Problem details: Count the lines in the records below that contain the string "sketch", and reply with only that number.

Collected data entries:
● ● ● ●
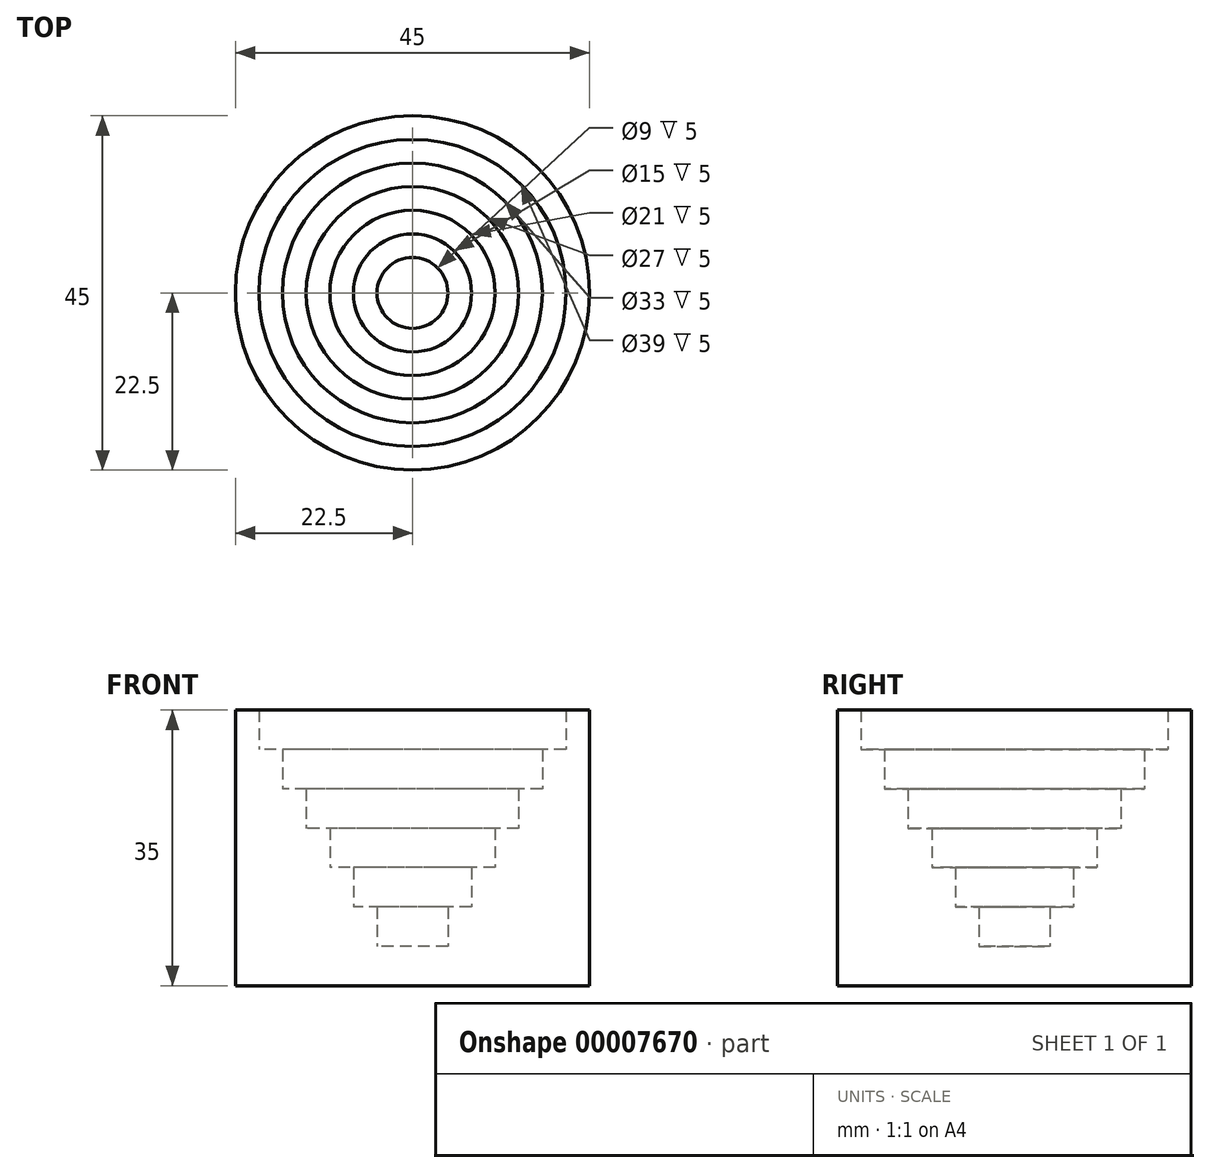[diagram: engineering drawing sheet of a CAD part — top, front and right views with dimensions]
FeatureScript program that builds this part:
annotation { "Feature Type Name" : "Feature", "Feature Type Description" : "" }
export const myFeature = defineFeature(function(context is Context, id is Id, definition is map)
    precondition{}
    {
        {
            var Q0;
            Q0=qCreatedBy(makeId("Top.planeOp"),FACE);
            var sketch = newSketch(context, id + "F0", { "sketchPlane" : qUnion([Q0])});
            skCircle(sketch, "E0", {"center": v(0, 0) * mm, "radius": 22.5 * mm});
            skCircle(sketch, "E1", {"center": v(0, 0) * mm, "radius": 4.5 * mm});
            skCircle(sketch, "E2", {"center": v(0, 0) * mm, "radius": 7.5 * mm});
            skCircle(sketch, "E3", {"center": v(0, 0) * mm, "radius": 10.5 * mm});
            skCircle(sketch, "E4", {"center": v(0, 0) * mm, "radius": 13.5 * mm});
            skCircle(sketch, "E5", {"center": v(0, 0) * mm, "radius": 16.5 * mm});
            skCircle(sketch, "E6", {"center": v(0, 0) * mm, "radius": 19.5 * mm});
            skSolve(sketch);
        }
        {
            var Q0;
            Q0=makeQuery(id+"F0.imprint","IMPRINT",FACE,{"disambiguationData":[TD([[makeQuery(id+"F0.imprint","IMPRINT",EDGE,{"derivedFrom":sQuery(id+"F0.wireOp",EDGE,"E1")}),1.0]])]});
            extrude(context, id + "F1", {"entities" : qUnion([Q0]), "depth" : 5 * mm});
        }
        {
            var Q0;
            Q0=makeQuery(id+"F0.imprint","IMPRINT",FACE,{"disambiguationData":[TD([[makeQuery(id+"F0.imprint","IMPRINT",EDGE,{"derivedFrom":sQuery(id+"F0.wireOp",EDGE,"E1")}),-1.0]])]});
            extrude(context, id + "F2", {"entities" : qUnion([Q0]), "operationType" : NewBodyOperationType.ADD, "depth" : 10 * mm});
        }
        {
            var Q0;
            Q0=makeQuery(id+"F0.imprint","IMPRINT",FACE,{"disambiguationData":[TD([[makeQuery(id+"F0.imprint","IMPRINT",EDGE,{"derivedFrom":sQuery(id+"F0.wireOp",EDGE,"E2")}),-1.0]])]});
            extrude(context, id + "F3", {"entities" : qUnion([Q0]), "operationType" : NewBodyOperationType.ADD, "depth" : 15 * mm});
        }
        {
            var Q0;
            Q0=makeQuery(id+"F0.imprint","IMPRINT",FACE,{"disambiguationData":[TD([[makeQuery(id+"F0.imprint","IMPRINT",EDGE,{"derivedFrom":sQuery(id+"F0.wireOp",EDGE,"E3")}),-1.0]])]});
            extrude(context, id + "F4", {"entities" : qUnion([Q0]), "operationType" : NewBodyOperationType.ADD, "depth" : 20 * mm});
        }
        {
            var Q0;
            Q0=makeQuery(id+"F0.imprint","IMPRINT",FACE,{"disambiguationData":[TD([[makeQuery(id+"F0.imprint","IMPRINT",EDGE,{"derivedFrom":sQuery(id+"F0.wireOp",EDGE,"E4")}),-1.0]])]});
            extrude(context, id + "F5", {"entities" : qUnion([Q0]), "operationType" : NewBodyOperationType.ADD, "depth" : 25 * mm});
        }
        {
            var Q0;
            Q0=makeQuery(id+"F0.imprint","IMPRINT",FACE,{"disambiguationData":[TD([[makeQuery(id+"F0.imprint","IMPRINT",EDGE,{"derivedFrom":sQuery(id+"F0.wireOp",EDGE,"E5")}),-1.0]])]});
            extrude(context, id + "F6", {"entities" : qUnion([Q0]), "operationType" : NewBodyOperationType.ADD, "depth" : 30 * mm});
        }
        {
            var Q0;
            Q0=makeQuery(id+"F0.imprint","IMPRINT",FACE,{"disambiguationData":[TD([[makeQuery(id+"F0.imprint","IMPRINT",EDGE,{"derivedFrom":sQuery(id+"F0.wireOp",EDGE,"E6")}),-1.0]])]});
            extrude(context, id + "F7", {"entities" : qUnion([Q0]), "operationType" : NewBodyOperationType.ADD, "depth" : 35 * mm});
        }
    });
● ● ● ●
Solution below: 9